Runbook: HighDiskReadRate
Alert Details
- Alert Name: HighDiskReadRate
- Expression:
irate(node_disk_read_bytes_total{nanocosmosGroup=~".+", instance=~".+", diskDeviceSelector=~".+", environment=~".+"}[2m]) / 1024 / 1024 >
Description
This alert triggers when the disk read rate exceeds a certain threshold. It monitors the rate of bytes read from disk over a 2-minute window and converts it to megabytes per second (MB/s).
Possible Causes
- High read activity from applications or services
- Backup or data replication processes
- Misconfigured applications causing excessive reads
- Disk-intensive operations such as database queries
- Caching mechanisms not working efficiently
Troubleshooting Steps
1. Check Current Disk Read Rate
Use the following command to check the current disk read rate on the affected instance:
iostat -dx 1 10
Expected Output
You should see an output similar to this, showing disk read rates:
Device: rrqm/s wrqm/s r/s w/s rMB/s wMB/s avgrq-sz avgqu-sz await r_await w_await svctm %util
sda 0.00 0.00 20.00 0.00 2.00 0.00 200.00 0.50 5.00 5.00 0.00 0.50 10.00
...
2. Identify Processes with High Disk Read Activity
To identify processes causing high disk read activity, use:
sudo iotop -o
Expected Output
This command lists processes by disk I/O usage:
Total DISK READ: 2.00 MB/s | Total DISK WRITE: 0.00 B/s
TID PRIO USER DISK READ DISK WRITE SWAPIN IO> COMMAND
1234 be/4 root 2.00 MB/s 0.00 B/s 0.00 % 0.00 % myapp
...
3. Check Log Files
If log files are causing high disk reads, consider cleaning them up or rotating them. For example, to clear a specific log file:
sudo truncate -s 0 /var/log/large_log_file.log
Expected Output
The log file size should be reduced to 0 bytes:
ls -lh /var/log/large_log_file.log
4. Adjust Application Configurations
Review and adjust configurations of applications causing high disk reads. For example, optimize query performance or adjust caching mechanisms.

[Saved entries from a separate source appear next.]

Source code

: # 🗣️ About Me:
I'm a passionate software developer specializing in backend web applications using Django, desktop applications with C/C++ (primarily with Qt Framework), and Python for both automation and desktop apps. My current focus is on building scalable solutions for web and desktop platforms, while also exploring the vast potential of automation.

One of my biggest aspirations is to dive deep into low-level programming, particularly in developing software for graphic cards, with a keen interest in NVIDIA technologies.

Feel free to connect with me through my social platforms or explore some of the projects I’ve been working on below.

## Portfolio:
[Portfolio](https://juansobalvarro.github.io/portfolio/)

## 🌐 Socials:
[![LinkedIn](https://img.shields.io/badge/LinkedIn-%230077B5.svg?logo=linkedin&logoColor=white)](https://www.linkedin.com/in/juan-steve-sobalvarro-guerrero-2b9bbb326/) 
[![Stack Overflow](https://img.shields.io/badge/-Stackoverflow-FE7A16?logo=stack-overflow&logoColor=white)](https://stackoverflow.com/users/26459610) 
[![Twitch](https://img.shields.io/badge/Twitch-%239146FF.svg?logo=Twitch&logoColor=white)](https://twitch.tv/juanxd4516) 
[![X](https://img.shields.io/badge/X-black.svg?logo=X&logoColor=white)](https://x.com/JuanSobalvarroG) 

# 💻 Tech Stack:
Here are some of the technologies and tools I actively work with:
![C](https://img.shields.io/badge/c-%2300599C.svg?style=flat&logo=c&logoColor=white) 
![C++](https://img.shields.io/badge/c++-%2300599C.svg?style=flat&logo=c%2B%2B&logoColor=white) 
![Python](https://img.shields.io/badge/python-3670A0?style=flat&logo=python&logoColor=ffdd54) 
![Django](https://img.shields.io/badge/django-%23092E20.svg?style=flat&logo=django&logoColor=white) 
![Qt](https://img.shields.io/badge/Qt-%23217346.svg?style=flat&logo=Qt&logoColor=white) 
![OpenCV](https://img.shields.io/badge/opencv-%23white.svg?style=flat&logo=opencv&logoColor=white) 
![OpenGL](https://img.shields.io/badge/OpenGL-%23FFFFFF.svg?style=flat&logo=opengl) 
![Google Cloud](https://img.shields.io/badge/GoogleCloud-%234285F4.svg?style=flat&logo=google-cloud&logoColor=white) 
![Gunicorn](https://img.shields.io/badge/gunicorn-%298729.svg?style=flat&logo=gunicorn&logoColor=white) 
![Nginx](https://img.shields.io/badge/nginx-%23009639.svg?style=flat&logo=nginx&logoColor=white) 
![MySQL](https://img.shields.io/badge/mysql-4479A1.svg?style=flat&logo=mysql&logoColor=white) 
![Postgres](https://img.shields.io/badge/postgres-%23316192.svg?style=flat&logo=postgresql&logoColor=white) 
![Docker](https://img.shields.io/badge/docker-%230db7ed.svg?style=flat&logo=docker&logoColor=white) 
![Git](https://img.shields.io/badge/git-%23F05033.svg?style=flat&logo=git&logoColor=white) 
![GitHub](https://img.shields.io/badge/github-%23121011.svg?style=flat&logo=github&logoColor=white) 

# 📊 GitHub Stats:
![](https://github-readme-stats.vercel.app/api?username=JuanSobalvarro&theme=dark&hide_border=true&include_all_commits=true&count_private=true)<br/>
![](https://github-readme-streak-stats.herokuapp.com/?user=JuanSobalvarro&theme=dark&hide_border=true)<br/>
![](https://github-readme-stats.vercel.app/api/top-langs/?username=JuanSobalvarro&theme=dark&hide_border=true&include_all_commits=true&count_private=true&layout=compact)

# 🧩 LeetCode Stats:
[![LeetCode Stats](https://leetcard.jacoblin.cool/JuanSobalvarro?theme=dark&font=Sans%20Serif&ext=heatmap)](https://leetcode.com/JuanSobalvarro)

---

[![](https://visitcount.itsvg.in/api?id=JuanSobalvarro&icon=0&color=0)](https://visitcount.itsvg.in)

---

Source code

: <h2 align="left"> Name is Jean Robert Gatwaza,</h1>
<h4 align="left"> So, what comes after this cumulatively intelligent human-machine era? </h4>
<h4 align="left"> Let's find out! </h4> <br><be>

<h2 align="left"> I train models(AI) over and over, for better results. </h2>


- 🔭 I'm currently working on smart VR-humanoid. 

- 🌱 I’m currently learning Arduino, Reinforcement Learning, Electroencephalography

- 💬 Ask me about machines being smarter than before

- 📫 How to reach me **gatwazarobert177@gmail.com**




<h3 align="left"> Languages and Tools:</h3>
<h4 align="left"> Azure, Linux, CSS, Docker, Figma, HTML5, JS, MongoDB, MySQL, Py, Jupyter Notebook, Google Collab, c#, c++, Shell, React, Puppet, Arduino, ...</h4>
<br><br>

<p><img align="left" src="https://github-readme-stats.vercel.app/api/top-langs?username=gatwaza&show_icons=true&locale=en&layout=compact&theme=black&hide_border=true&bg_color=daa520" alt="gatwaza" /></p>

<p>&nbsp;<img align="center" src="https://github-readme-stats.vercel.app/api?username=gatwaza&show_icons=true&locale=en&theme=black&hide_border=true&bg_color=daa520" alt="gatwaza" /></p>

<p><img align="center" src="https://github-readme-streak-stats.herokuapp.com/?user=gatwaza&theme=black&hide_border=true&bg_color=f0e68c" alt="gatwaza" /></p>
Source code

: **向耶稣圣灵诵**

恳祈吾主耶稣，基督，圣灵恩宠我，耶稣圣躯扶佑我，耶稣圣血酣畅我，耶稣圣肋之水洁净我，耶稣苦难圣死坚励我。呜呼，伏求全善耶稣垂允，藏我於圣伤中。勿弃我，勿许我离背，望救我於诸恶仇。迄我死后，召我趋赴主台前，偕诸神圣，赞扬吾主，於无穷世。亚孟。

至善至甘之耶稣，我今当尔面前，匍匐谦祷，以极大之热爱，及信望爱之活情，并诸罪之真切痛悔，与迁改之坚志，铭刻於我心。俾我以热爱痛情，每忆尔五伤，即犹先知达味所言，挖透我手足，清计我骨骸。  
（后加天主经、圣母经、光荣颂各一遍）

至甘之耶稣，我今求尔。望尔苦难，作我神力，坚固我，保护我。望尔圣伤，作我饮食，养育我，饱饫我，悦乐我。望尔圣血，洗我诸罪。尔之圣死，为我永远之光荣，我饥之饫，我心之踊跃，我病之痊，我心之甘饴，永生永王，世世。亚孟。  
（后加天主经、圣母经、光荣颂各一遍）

5. Check for Backup or Replication Processes
Ensure that backup or data replication processes are not running excessively. Adjust their schedules or configurations if necessary.
6. Monitor Disk Health
Check the health of the disk to ensure it is functioning properly. Use smartctl to check disk health:
sudo smartctl -a /dev/sda
Expected Output
You should see detailed health information about the disk:
SMART overall-health self-assessment test result: PASSED
...
Additional Steps
1. Monitor Disk Read Rates
Continuously monitor disk read rates to ensure they remain within acceptable limits. Use tools like prometheus and grafana to set up dashboards and alerts.
2. Optimize Disk Usage
Consider optimizing disk usage by using faster disks (e.g., SSDs), implementing caching mechanisms, or distributing disk I/O across multiple disks.
By following these steps, you should be able to troubleshoot and resolve the “HighDiskReadRate” alert. If the issue persists, further investigation into the specific processes and system configuration may be necessary.